Chapter 1: Defining Communication and Communication Study
Communication Study Now: Organizational Leadership: 73 Tips from Aristotle
Does Aristotle’s work still apply today outside of college classrooms? Of course, it does. In his book “Organizational Leadership: 73 Tips from Aristotle,” Tyme takes Aristotle’s work and applies it to leadership in organizational contexts. The book description on Amazon.com reads:”… is the third in a series of three short and effective Kindle books written for the next generation of leaders (and reminders for current ones) in business and organizations on this important topic. Some advice and quotes are timeless and provide a refreshing spin from a legendary figure. At a very young age of 7, Aristotle started a 20-year journey as a student of Plato the Philosopher. Aristotle learned and contributed to all disciplines within sciences and the arts. Similar to his philosophical lineage, he believed education was valuable and should be sought out to improve one’s life. When Aristotle was not crowned as the successor to lead Plato’s Academy upon Plato’s death, Aristotle did not reject and refute the decision. He reflected on the decision and chose a road to make his mark on society. Aristotle opened his own school and continued to impart the basis of generational and organizational leadership similar to Socrates and Plato with his own great student who went by the name of Alexander the Great.

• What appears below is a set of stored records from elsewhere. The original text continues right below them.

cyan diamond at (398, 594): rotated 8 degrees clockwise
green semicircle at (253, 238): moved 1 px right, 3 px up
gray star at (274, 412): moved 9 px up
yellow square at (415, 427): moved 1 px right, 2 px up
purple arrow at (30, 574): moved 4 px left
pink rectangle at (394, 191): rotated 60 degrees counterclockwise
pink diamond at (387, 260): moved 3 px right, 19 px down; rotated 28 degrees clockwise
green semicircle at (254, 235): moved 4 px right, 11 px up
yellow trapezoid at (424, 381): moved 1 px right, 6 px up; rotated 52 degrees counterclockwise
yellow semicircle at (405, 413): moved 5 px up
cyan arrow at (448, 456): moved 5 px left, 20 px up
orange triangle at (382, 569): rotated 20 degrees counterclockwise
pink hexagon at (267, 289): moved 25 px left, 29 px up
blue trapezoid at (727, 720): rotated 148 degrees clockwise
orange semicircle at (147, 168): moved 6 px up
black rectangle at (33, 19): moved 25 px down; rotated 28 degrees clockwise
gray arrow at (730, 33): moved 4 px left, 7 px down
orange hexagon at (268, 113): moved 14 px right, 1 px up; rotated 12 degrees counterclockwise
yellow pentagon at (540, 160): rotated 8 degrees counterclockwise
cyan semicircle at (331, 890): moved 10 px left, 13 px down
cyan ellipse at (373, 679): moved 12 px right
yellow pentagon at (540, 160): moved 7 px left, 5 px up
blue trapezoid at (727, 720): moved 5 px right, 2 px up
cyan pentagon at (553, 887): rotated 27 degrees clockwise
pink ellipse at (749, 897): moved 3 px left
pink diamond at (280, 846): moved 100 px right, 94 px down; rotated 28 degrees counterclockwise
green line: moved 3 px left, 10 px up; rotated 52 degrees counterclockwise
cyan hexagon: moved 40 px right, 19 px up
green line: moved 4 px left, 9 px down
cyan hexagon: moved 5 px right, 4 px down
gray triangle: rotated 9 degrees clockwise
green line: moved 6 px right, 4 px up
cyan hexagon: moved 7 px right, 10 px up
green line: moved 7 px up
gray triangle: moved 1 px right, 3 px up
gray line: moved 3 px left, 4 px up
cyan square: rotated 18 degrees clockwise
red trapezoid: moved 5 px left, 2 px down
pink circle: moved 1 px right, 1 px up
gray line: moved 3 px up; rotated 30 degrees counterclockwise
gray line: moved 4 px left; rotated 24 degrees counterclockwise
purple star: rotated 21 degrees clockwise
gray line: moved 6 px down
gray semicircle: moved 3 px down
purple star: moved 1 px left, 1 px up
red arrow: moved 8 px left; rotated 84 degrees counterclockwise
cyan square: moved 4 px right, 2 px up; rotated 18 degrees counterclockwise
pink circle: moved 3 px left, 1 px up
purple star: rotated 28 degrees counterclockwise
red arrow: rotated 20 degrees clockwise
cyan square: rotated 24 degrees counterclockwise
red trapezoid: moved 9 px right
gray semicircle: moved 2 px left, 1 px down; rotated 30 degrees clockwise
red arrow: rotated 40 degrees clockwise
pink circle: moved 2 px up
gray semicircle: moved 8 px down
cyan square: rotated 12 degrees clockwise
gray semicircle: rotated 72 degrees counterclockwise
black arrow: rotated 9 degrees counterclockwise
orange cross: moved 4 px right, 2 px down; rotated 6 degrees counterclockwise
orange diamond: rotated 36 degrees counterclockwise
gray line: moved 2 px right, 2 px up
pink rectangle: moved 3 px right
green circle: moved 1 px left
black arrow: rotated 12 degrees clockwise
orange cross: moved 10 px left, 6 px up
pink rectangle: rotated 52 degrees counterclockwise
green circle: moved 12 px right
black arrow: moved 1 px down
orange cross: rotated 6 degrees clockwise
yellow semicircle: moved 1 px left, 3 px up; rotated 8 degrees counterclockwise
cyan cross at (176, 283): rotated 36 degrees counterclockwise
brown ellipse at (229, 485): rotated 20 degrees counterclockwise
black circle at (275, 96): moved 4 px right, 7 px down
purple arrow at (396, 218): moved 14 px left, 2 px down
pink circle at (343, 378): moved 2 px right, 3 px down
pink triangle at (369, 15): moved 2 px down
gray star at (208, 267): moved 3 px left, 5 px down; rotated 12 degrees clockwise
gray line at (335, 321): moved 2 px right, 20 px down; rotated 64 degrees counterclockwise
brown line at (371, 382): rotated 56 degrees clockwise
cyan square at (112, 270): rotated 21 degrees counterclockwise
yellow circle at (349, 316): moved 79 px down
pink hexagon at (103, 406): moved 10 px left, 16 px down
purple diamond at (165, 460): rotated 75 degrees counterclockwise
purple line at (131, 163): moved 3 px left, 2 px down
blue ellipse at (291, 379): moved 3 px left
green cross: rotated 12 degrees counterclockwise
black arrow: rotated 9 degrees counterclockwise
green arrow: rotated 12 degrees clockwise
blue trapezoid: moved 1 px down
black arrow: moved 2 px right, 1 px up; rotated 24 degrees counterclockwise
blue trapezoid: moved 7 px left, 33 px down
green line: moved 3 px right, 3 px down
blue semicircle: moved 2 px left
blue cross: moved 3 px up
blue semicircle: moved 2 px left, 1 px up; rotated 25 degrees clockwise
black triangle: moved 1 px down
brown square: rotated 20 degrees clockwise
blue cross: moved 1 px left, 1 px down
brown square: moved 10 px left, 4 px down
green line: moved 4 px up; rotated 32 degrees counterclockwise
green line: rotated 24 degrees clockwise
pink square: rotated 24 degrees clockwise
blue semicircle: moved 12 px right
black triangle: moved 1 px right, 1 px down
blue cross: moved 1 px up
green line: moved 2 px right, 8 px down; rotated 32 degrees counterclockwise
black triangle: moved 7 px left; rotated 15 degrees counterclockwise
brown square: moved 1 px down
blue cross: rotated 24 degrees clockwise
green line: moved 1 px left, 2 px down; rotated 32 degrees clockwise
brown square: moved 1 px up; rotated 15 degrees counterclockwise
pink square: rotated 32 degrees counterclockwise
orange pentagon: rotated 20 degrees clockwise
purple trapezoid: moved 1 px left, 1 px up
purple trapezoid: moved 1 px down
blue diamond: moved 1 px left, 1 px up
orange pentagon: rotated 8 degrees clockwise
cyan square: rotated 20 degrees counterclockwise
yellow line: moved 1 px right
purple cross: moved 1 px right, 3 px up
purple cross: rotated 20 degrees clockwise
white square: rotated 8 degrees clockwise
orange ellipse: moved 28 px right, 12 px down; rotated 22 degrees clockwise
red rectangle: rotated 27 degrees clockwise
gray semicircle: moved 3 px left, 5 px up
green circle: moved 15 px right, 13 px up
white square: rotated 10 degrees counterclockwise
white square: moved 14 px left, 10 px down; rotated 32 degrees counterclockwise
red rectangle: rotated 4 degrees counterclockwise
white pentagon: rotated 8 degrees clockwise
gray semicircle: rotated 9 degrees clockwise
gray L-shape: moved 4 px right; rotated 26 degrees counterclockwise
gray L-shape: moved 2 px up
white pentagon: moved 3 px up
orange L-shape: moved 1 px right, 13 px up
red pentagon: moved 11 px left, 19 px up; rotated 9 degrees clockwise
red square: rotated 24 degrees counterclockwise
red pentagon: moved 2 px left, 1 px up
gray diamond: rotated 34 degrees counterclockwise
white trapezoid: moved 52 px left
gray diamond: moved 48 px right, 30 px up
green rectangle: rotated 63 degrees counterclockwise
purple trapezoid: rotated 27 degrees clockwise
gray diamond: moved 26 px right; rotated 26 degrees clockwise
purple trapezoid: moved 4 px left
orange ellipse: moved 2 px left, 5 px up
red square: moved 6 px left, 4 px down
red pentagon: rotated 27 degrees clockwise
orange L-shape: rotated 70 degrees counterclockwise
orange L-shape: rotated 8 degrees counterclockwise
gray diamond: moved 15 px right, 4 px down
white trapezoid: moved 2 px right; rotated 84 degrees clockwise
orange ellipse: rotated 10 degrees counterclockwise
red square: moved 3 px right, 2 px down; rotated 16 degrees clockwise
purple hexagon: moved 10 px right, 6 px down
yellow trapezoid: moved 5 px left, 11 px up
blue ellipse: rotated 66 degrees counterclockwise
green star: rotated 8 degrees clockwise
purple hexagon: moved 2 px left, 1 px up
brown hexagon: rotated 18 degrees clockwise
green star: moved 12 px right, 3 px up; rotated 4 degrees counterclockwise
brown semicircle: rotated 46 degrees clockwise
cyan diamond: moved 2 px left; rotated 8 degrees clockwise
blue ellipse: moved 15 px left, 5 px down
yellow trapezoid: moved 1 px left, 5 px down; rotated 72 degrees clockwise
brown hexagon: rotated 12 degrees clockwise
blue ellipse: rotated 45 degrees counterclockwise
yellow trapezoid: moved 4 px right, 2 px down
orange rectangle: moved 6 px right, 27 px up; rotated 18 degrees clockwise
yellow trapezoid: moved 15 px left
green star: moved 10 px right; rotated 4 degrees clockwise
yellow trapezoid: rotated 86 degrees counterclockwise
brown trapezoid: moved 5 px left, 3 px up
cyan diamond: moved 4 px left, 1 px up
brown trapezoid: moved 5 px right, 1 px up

This third book should provide the following benefits:
- 73 philosophical quotes and interpretations related to business and organizational leadership
- The role that communication plays in achieving the organization’s objective
- When to speak up and provide feedback to the organization and HOW to do it
- How veteran team members provide solid wisdom to the next generation
- Methods for subordinates to interact with upper management
- The benefits of recruiting talent to continually advance the organization
- Explains why leaders don’t need to know everything but need to perform one function really well”
If you think about Smith, Lasswell, and Casey’s statement that those of us who study communication investigate, “who says what, through what channels (media) of communication, to whom, [and] what will be the results” you should realize how truly complex a task we perform. While we’ll explore many examples later in the book, we want to briefly highlight a few examples of what you might study if you are interested in Communication as a field of study.
Studying communication is exciting because there are so many possibilities on which to focus. For example, you might study elements of the history and use of YouTube (Soukup, 2014); the use of deception in texting (Wise & Rodriguez, 2013); college students’ “guilty pleasure” media use (Panek, 2014); how sons and daughters communicate disappointment (Miller-Day & Lee, 2001); an examination of motherhood in lesbian-headed households (Koenig Kellas & Suter, 2012); or daughters’ perceptions of communication with their fathers (Dunleavy, Wanzer, Krezmien, Ruppel, 2011).
Communication Helps with Diplomacy
The above examples demonstrate just a small taste of what we can examine through the lens of communication. In reality, studying communication has almost limitless possibilities. That’s what makes this field so dynamic and exciting! When you think about the infinite number of variables we can study, as well as the infinite number of communication contexts, the task of studying “who says what, through what channels (media) of communication, to whom, [and] what will be the results?” is open to countless possibilities. The study of communication has proven helpful to us as social beings as we work to better understand the complexities of our interactions and relationships.
As an Indiana State University student taking an introductory Communication course, you might be thinking, “Why does this matter to me?” One reason it is important for you to study and know communication is that these skills will help you succeed in personal, social, and professional situations. A survey by the National Association of Colleges and Employers found that “College students who wish to separate themselves from the competition during their job search would be wise to develop proficiencies most sought by employers, such as communication, interpersonal, and teamwork skills.” The more you understand communication, the greater potential you have to succeed in all aspects of your life.
Careers with a Communication Degree
The kind of skills developed by Communication majors is highly valued by all kinds of employers. Courses and activities in Communication departments both teach and make use of the skills ranked consistently high by employers. Students with a degree in Communication are ready to excel in a wide variety of careers. Forbes listed “The 10 Skills Employers Want in 20-Something Employees.” Look to see how many relate directly to what you would learn as a Communication major.
- Ability to work in a team
- Ability to make decisions and solve problems
- Ability to plan, organize and prioritize work
- Ability to communicate verbally with people inside and outside an organization
- Ability to obtain and process information
- Ability to analyze quantitative data
- Technical knowledge related to the job
- Proficiency with computer software programs
- Ability to create and/or edit written reports
- Ability to sell and influence others
Excerpt from: Adams, S. (2013, October 11). The 10 skills employers most want in 20-something employees. Forbes.